For fifty years I have developed the habit of carrying one or more sketchbooks with me wherever I go.  Into these sketchbooks I regularly: 1) enter drawings of the world before me often using various media; 2) explore ideas, designs, color notations of real or imaginary projects; 3) collect and paste in images of more than passing interest to me; 4) jot down notes; 5) glue or tape in drawings from envelopes, napkins, doodles or other playful moments, etc.

Over time, these sketchbooks gather, collect, and mirror an overview of my visual relationship with the world. Often I see connections myself for the first time, because as I draw to learn more about what I see, my sketchbooks also allow my thoughts, feelings and experiments to show up spontaneously, without editing or suppression. Looking back over time, I note that my sketchbooks have become the source material for most of the projects that have inspired my life work as an artist.
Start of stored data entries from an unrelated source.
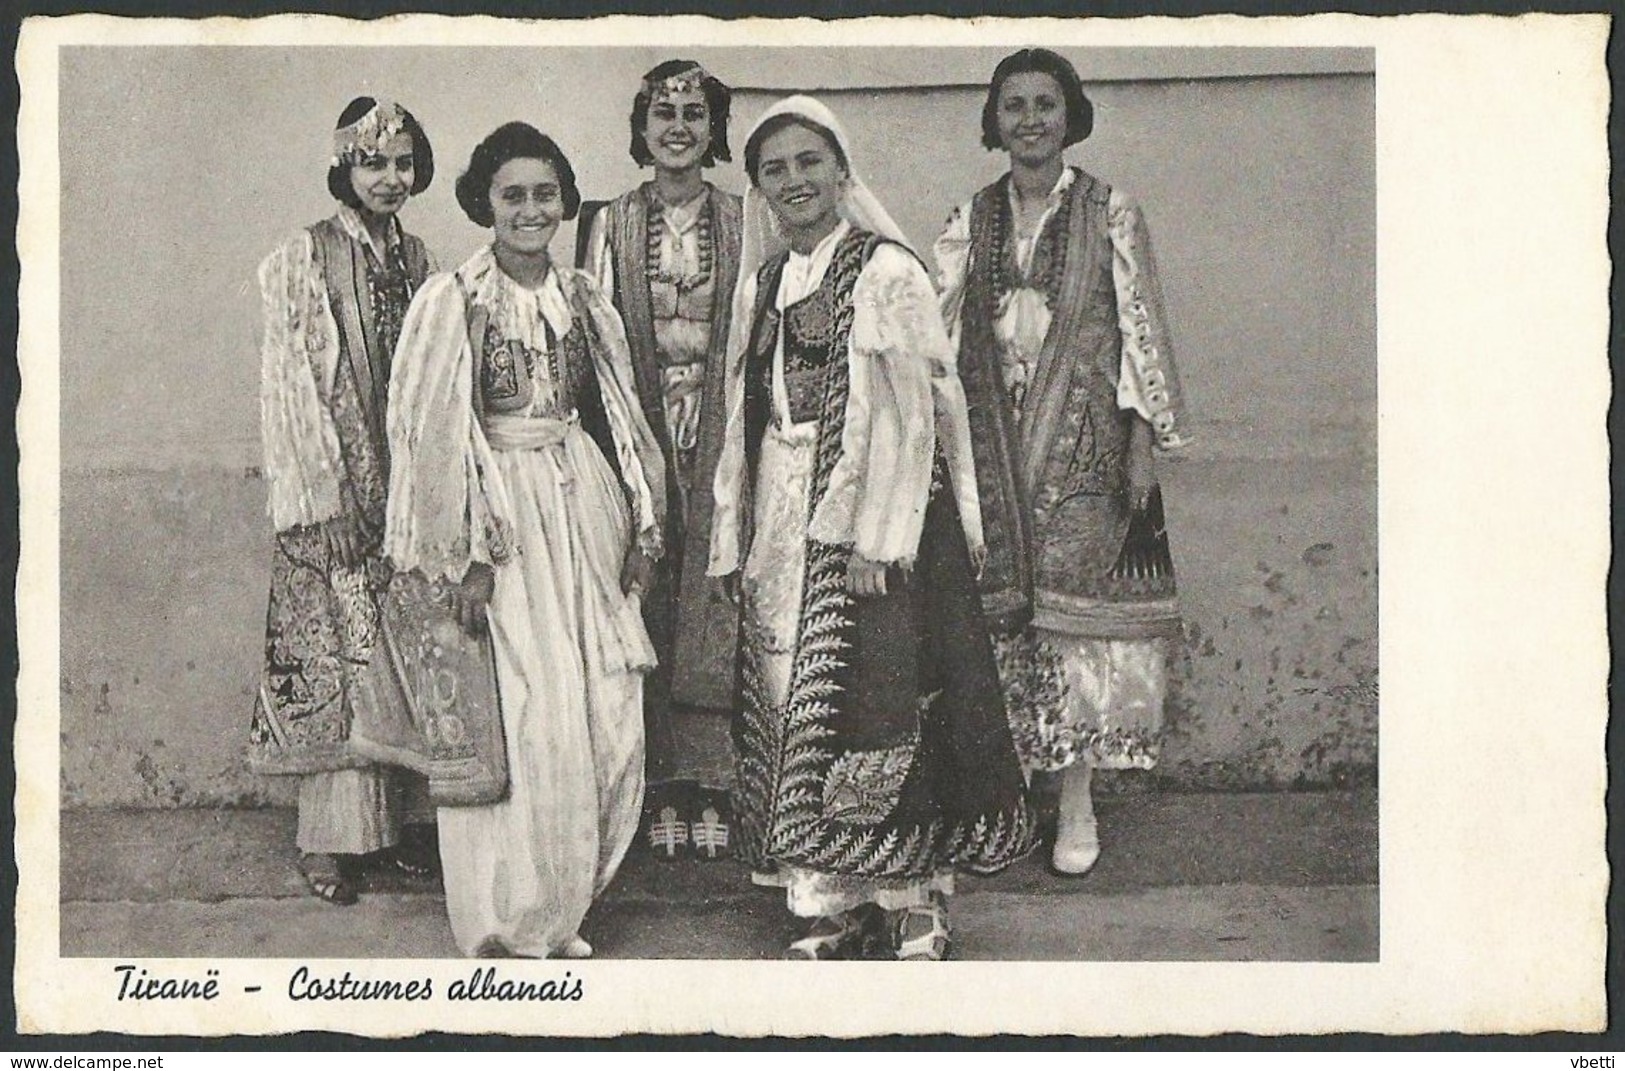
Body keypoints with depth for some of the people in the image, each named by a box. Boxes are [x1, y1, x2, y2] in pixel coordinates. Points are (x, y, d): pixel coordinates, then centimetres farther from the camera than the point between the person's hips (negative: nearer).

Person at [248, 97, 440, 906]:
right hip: (338, 489, -5)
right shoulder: (299, 263, -4)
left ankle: (403, 818, 15)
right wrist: (323, 499, -13)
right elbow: (289, 388, -8)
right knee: (334, 651, -3)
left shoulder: (415, 260, 11)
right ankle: (333, 838, 4)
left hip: (410, 484, 5)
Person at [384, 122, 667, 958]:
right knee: (530, 725, -7)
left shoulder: (582, 300, 11)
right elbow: (433, 433, -9)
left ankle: (563, 908, 19)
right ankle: (513, 926, 8)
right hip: (500, 517, -6)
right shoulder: (451, 301, -6)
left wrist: (640, 526, 11)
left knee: (608, 720, 4)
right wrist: (468, 558, -14)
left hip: (584, 511, 6)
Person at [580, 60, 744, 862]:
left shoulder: (742, 224, 5)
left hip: (719, 432, 0)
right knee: (650, 605, 2)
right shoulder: (613, 225, 5)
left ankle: (711, 786, 8)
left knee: (715, 606, 0)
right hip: (640, 431, 0)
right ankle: (663, 789, 9)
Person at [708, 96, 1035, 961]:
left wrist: (874, 538, -17)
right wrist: (736, 534, 12)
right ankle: (835, 907, 13)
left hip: (873, 509, -6)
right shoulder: (763, 282, 14)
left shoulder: (886, 272, -6)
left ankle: (913, 906, 5)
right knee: (793, 708, 5)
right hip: (783, 518, 7)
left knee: (877, 707, -7)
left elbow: (910, 416, -12)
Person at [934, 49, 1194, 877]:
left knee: (1079, 600, -4)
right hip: (995, 439, 3)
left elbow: (1142, 332, -1)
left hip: (1083, 439, -3)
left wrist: (1143, 443, -7)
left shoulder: (1110, 218, 1)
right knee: (1000, 603, 3)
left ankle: (1078, 802, 4)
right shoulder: (971, 223, 10)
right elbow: (930, 322, 5)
So from that insight and thanks to my students once again, this summer I have been working with twenty TDS ‘drawers’ in a course we invented in the road as it were, called The Sketchbook Seminar. We are meeting only once a month and by e-mail. My assignments explore simple issues such as how and what to enter into one’s sketchbook, or the more complex strategies for developing new habits needed to take this mini- studio (sketchbook and tools) into the very crevices of one’s own life and on a regular basis.*

I know of course that there are lots of good art schools out there, where with time and diligence a person can learn the traditional formulas of art-making—and our programs at TDS include passing along these skills. Yet what distinguishes our core mission at The Drawing Studio is to open up the conversation about the languages of vision to everyone, which means literally reaching out, inventing ways to extend the opportunity to people beyond the art-school model to learn to 'see’—not as a specialist profession, but as a practice and a wider conversation that belongs to all of us, at any age or walk of life.

So what’s next? I am promising my twenty sketchbook seminarians that, if they keep their sketchbooks alive for at least five years, what will emerge will be twenty astonishing points-of-view about life, each challenging our own small bubble of reality about the world, each unique as art and breath-taking as expression, each an inspiration to look again. Because the life under our nose still has surprises.